Chief Financial Adviser (CEA) to the Authorities V Anantha Nageswaran on Wednesday mentioned the federal government just isn’t “dropping sleep” over the rupee breaching the 90-per-dollar mark, asserting that the foreign money’s slide has not meaningfully affected both inflation or export competitiveness. Talking on the sidelines of a CII occasion, he acknowledged the current volatility however expressed confidence that the rupee “ought to enhance subsequent yr.”
The feedback got here on a day when the Indian foreign money prolonged its decline, slipping to Rs 90.30 per greenback in intraday commerce—its weakest stage on report. The rupee opened at Rs 89.96 on Wednesday and fell to Rs 90.15, earlier than touching a deeper low amid sustained promoting strain. The foreign money has now depreciated practically 5% in 2025, reflecting a mixture of world and home elements.
Analysts attribute the newest leg of the slide to uncertainty across the India–US commerce deal, muted intervention by the Reserve Financial institution of India (RBI), and continued international investor outflows. The central financial institution has largely stayed on the sidelines in current periods, permitting market forces to dictate motion. This vacuum, analysts say, has added to skittish sentiment.
Fairness markets, too, have reacted to the rupee’s weak spot. The Sensex has slipped practically 1% over the previous week, hitting a low of 84,763.64 on Wednesday, down about 0.4% from the earlier shut. Weak point throughout import-heavy sectors and sustained world risk-off sentiment additionally weighed on the index.

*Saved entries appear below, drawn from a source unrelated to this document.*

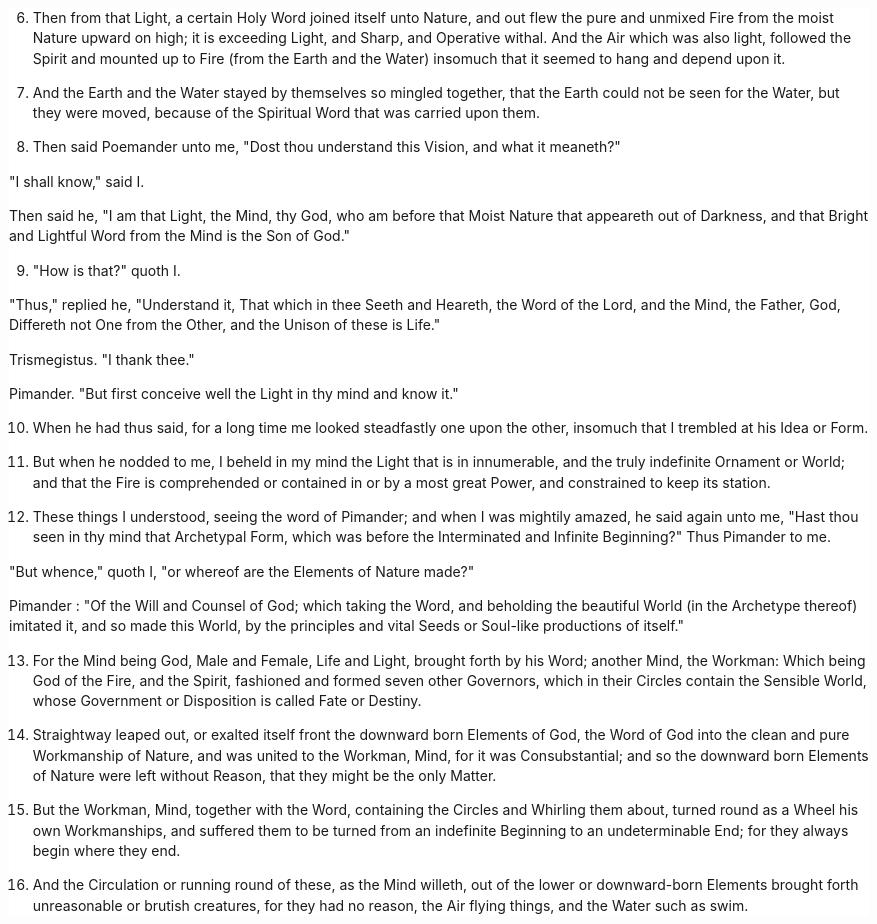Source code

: 6. Then from that Light, a certain Holy Word joined itself unto Nature, and out flew the pure and unmixed Fire from the moist Nature upward on high; it is exceeding Light, and Sharp, and Operative withal. And the Air which was also light, followed the Spirit and mounted up to Fire (from the Earth and the Water) insomuch that it seemed to hang and depend upon it.

7. And the Earth and the Water stayed by themselves so mingled together, that the Earth could not be seen for the Water, but they were moved, because of the Spiritual Word that was carried upon them.

8. Then said Poemander unto me, "Dost thou understand this Vision, and what it meaneth?"

"I shall know," said I.

Then said he, "I am that Light, the Mind, thy God, who am before that Moist Nature that appeareth out of Darkness, and that Bright and Lightful Word from the Mind is the Son of God."

9. "How is that?" quoth I.

"Thus," replied he, "Understand it, That which in thee Seeth and Heareth, the Word of the Lord, and the Mind, the Father, God, Differeth not One from the Other, and the Unison of these is Life."

Trismegistus. "I thank thee."

Pimander. "But first conceive well the Light in thy mind and know it."

10. When he had thus said, for a long time me looked steadfastly one upon the other, insomuch that I trembled at his Idea or Form.

11. But when he nodded to me, I beheld in my mind the Light that is in innumerable, and the truly indefinite Ornament or World; and that the Fire is comprehended or contained in or by a most great Power, and constrained to keep its station.

12. These things I understood, seeing the word of Pimander; and when I was mightily amazed, he said again unto me, "Hast thou seen in thy mind that Archetypal Form, which was before the Interminated and Infinite Beginning?" Thus Pimander to me.

"But whence," quoth I, "or whereof are the Elements of Nature made?"

Pimander : "Of the Will and Counsel of God; which taking the Word, and beholding the beautiful World (in the Archetype thereof) imitated it, and so made this World, by the principles and vital Seeds or Soul-like productions of itself."

13. For the Mind being God, Male and Female, Life and Light, brought forth by his Word; another Mind, the Workman: Which being God of the Fire, and the Spirit, fashioned and formed seven other Governors, which in their Circles contain the Sensible World, whose Government or Disposition is called Fate or Destiny.

14. Straightway leaped out, or exalted itself front the downward born Elements of God, the Word of God into the clean and pure Workmanship of Nature, and was united to the Workman, Mind, for it was Consubstantial; and so the downward born Elements of Nature were left without Reason, that they might be the only Matter.

15. But the Workman, Mind, together with the Word, containing the Circles and Whirling them about, turned round as a Wheel his own Workmanships, and suffered them to be turned from an indefinite Beginning to an undeterminable End; for they always begin where they end.

16. And the Circulation or running round of these, as the Mind willeth, out of the lower or downward-born Elements brought forth unreasonable or brutish creatures, for they had no reason, the Air flying things, and the Water such as swim.
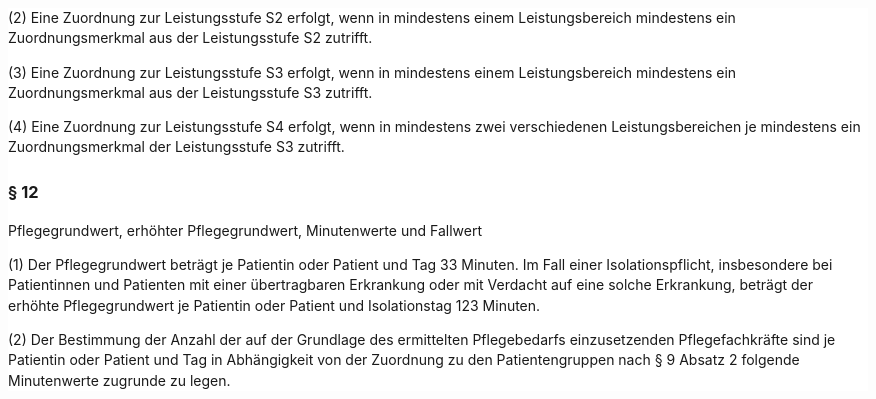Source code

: </div>

<div class="jurAbsatz">

(2) Eine Zuordnung zur Leistungsstufe S2 erfolgt, wenn in mindestens
einem Leistungsbereich mindestens ein Zuordnungsmerkmal aus der
Leistungsstufe S2 zutrifft.

</div>

<div class="jurAbsatz">

(3) Eine Zuordnung zur Leistungsstufe S3 erfolgt, wenn in mindestens
einem Leistungsbereich mindestens ein Zuordnungsmerkmal aus der
Leistungsstufe S3 zutrifft.

</div>

<div class="jurAbsatz">

(4) Eine Zuordnung zur Leistungsstufe S4 erfolgt, wenn in mindestens
zwei verschiedenen Leistungsbereichen je mindestens ein
Zuordnungsmerkmal der Leistungsstufe S3 zutrifft.

</div>

</div>

</div>

</div>

<span id="BJNR0BC0A0024BJNE001300000.html"></span>

### § 12  
Pflegegrundwert, erhöhter Pflegegrundwert, Minutenwerte und Fallwert

<div>

<div class="jnhtml">

<div>

<div class="jurAbsatz">

(1) Der Pflegegrundwert beträgt je Patientin oder Patient und Tag 33
Minuten. Im Fall einer Isolationspflicht, insbesondere bei Patientinnen
und Patienten mit einer übertragbaren Erkrankung oder mit Verdacht auf
eine solche Erkrankung, beträgt der erhöhte Pflegegrundwert je Patientin
oder Patient und Isolationstag 123 Minuten.

</div>

<div class="jurAbsatz">

(2) Der Bestimmung der Anzahl der auf der Grundlage des ermittelten
Pflegebedarfs einzusetzenden Pflegefachkräfte sind je Patientin oder
Patient und Tag in Abhängigkeit von der Zuordnung zu den
Patientengruppen nach § 9 Absatz 2 folgende Minutenwerte zugrunde zu
legen.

A number of headwinds, little assist
Market specialists say the rupee’s troubles stem from a cluster of pressures hitting concurrently. Madan Sabnavis, Chief Economist, Financial institution of Baroda, mentioned the autumn is being pushed by FPI outflows, a possible widening of the commerce deficit, and slowing exports. “The greenback index is beneath 100, so the rupee ought to ideally be agency. However RBI seems largely silent on intervention,” he mentioned. That is reinforcing sentiment-driven depreciation, he added, cautioning that whereas exporters could profit on the margin, “it’s not excellent news for importers or inflation.”
Sabnavis famous that after the rupee breaches a key stage and stays there for just a few days, the market treats it because the “new benchmark.” He mentioned merchants are speaking a couple of transfer towards 91, however expects a possible correction again to 88–89 ranges after the RBI’s coverage announcement.
Jateen Trivedi, VP – Commodity and Foreign money Analysis at LKP Securities, mentioned the absence of concrete progress on the commerce deal is weighing closely. “Markets now need concrete numbers relatively than broad assurances,” he mentioned, including that record-high metallic and bullion costs have inflated India’s import invoice. Muted RBI motion has additionally allowed depreciation to speed up. Trivedi mentioned the rupee is “deeply oversold” and should reclaim ₹89.80 for any significant restoration.
Company leaders sound warning
Amid the turmoil, company voices are urging companies to organize for a extra demanding atmosphere. Uday Kotak, MD & CEO of Kotak Mahindra Financial institution, mentioned Indian firms should “shake out of their consolation zone.” Citing persistent FII and personal fairness promoting, he wrote on X: “₹@90… Time will inform who’s smarter. For now, foreigners appear smarter… It is a lengthy sport.”
Regardless of the rupee’s droop, the federal government maintains that the foreign money stays broadly secure on real-effective phrases—and expects macro fundamentals to assist a restoration in 2026.